Les 10 ans du festival Elektra



10 jours qui s’annoncent riches en émotions pour cette édition anniversaire du festival d’arts numériques Elektra à Montréal. Pour ses 10 ans, le festival accueille pas moins d’une trentaine d’artistes internationaux et présente d’autant plus d’installations robotiques, interactives, sonores et vidéos en s’associant cette année à un réseau de galeries d’art contemporain et de centres d’artistes autogérés.

Encore une occasion de (re)découvir les travaux d’artistes de renommée internationale tel que Ryoji Ikeda et d’autres tout aussi actifs dans le domaine des arts électroniques.
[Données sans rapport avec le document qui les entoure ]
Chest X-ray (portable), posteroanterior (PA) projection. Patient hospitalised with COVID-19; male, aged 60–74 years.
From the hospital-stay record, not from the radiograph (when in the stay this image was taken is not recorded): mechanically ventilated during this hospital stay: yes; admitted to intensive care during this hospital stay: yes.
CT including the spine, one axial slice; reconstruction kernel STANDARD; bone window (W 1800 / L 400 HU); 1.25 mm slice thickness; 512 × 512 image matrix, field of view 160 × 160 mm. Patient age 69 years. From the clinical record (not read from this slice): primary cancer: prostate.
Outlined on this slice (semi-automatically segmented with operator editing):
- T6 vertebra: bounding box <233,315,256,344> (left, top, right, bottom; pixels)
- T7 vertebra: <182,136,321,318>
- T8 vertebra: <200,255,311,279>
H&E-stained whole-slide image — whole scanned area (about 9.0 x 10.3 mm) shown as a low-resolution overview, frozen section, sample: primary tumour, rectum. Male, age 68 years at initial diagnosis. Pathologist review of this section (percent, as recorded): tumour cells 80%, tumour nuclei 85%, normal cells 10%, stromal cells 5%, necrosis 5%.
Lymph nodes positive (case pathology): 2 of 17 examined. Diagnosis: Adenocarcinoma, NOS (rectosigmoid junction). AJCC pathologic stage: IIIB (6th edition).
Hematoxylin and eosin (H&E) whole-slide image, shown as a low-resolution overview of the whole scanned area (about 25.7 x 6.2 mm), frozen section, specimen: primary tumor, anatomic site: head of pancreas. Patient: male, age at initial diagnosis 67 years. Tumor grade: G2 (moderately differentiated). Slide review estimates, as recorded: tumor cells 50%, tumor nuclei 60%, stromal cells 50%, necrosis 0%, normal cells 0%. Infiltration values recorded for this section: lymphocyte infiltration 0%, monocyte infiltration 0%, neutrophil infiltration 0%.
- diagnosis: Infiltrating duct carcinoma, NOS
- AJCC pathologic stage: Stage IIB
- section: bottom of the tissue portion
Éric Raymond notamment, présentera sa récente création Scribes, une œuvre qui interroge nos systèmes de représentation du monde : 2 robots miniatures hypersensibles cartographient l’invisible à partir de l’amalgame de données (imagerie satellitaire des ondes électromagnétiques d’origine naturelle, ondes radio).

A noter également, la venue des italiens d’Otolab pour la 1ère fois au Canada, artistes de la scène numérique remarqués en France lors des festivals Némo et Cinesthesy en 2008 avec des performances où les matières sonores et visuelles se jouent de l’optique et de nos perceptions.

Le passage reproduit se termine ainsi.